##### DATA PROVIDED

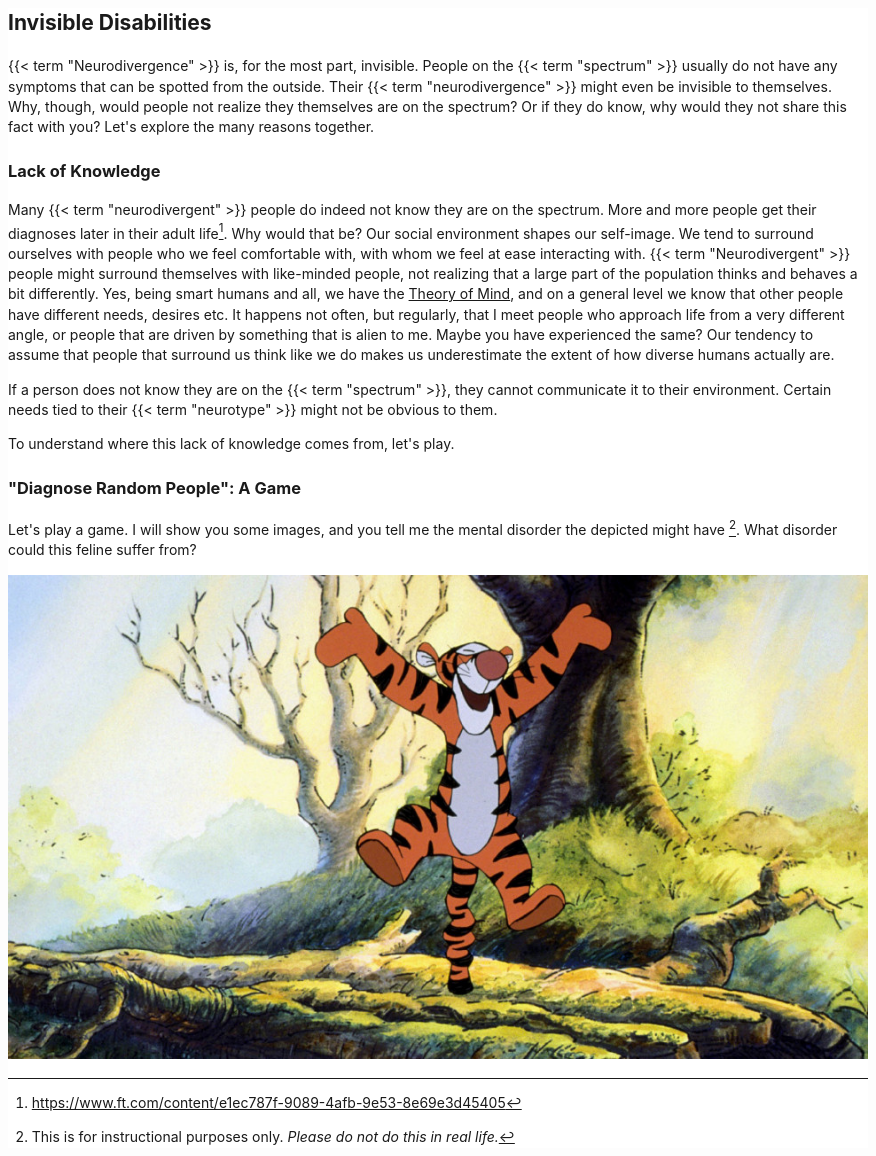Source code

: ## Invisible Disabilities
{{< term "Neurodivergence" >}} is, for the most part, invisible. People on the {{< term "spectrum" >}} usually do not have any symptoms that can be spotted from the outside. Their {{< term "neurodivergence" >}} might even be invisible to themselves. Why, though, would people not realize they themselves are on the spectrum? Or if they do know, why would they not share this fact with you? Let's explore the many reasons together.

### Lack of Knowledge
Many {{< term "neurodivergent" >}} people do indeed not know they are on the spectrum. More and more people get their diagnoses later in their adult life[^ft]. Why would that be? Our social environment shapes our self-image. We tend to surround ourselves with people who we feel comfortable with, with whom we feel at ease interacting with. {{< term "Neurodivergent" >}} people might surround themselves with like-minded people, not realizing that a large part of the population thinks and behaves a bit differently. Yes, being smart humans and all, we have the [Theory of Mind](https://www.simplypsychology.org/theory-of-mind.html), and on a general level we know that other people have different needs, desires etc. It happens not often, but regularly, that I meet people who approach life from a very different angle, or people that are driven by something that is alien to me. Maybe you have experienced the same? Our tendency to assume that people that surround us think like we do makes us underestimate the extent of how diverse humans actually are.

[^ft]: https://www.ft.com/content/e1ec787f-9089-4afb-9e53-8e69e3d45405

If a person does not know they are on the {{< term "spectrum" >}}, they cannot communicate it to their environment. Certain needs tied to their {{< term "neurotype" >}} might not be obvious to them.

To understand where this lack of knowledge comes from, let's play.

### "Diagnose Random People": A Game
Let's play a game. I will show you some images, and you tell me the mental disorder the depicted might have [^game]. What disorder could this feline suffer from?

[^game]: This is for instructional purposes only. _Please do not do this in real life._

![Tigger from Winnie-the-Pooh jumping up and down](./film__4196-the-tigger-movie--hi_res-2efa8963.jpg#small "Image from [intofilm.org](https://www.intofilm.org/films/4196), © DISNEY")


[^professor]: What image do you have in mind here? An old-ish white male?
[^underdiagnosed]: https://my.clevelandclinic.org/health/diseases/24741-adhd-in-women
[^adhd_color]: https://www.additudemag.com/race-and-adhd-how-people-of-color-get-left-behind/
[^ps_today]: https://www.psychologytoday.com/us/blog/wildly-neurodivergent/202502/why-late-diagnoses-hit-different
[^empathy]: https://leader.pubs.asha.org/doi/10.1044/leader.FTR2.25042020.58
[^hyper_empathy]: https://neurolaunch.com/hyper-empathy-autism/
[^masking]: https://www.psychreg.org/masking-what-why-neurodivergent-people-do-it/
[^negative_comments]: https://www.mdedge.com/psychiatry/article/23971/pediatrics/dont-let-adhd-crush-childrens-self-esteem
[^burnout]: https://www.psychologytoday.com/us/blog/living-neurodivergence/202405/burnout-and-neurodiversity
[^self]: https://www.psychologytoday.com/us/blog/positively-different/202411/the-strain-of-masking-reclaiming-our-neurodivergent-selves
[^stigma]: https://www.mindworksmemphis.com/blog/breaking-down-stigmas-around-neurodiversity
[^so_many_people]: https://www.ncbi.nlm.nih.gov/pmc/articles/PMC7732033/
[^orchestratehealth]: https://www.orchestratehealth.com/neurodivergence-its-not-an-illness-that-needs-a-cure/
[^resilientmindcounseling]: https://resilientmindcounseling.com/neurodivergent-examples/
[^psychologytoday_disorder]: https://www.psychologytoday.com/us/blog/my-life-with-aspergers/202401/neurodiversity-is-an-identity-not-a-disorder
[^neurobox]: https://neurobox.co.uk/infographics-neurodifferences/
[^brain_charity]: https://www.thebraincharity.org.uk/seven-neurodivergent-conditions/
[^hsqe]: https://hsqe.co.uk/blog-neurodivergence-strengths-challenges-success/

##########

▸ EXERCISE INSTRUCTIONS: Whenever a line in the data holds "adhd", copy that line.

▸ SOLUTION:
[^underdiagnosed]: https://my.clevelandclinic.org/health/diseases/24741-adhd-in-women
[^adhd_color]: https://www.additudemag.com/race-and-adhd-how-people-of-color-get-left-behind/
[^negative_comments]: https://www.mdedge.com/psychiatry/article/23971/pediatrics/dont-let-adhd-crush-childrens-self-esteem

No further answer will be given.